● Instructions for the task: The answer must consist solely of the lines from the opening line of the entries through the line with "right knee: (77, 777)", transcribed exactly and without any pictures.

● Data for review:
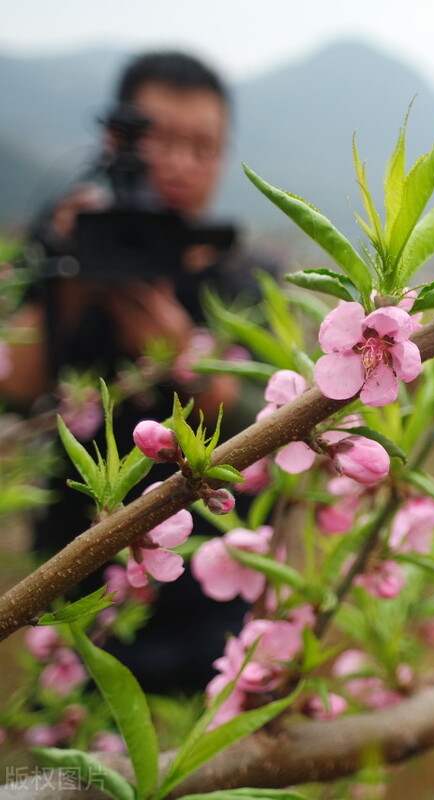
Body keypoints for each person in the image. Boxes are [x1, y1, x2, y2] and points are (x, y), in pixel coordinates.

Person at [0, 51, 272, 694]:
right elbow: (17, 388)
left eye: (202, 146)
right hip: (80, 585)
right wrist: (64, 279)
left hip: (212, 584)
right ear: (115, 142)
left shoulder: (240, 273)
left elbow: (267, 425)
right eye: (164, 140)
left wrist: (188, 357)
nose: (181, 162)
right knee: (77, 777)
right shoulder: (62, 251)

● Solved exercise:
Body keypoints for each person in the image. Boxes are [x1, y1, x2, y2] and points are (x, y), in pixel coordinates.

Person at [0, 51, 272, 694]:
right elbow: (17, 388)
left eye: (202, 146)
right hip: (80, 585)
right wrist: (64, 279)
left hip: (212, 584)
right ear: (115, 142)
left shoulder: (240, 273)
left elbow: (267, 425)
right eye: (164, 140)
left wrist: (188, 357)
nose: (181, 162)
right knee: (77, 777)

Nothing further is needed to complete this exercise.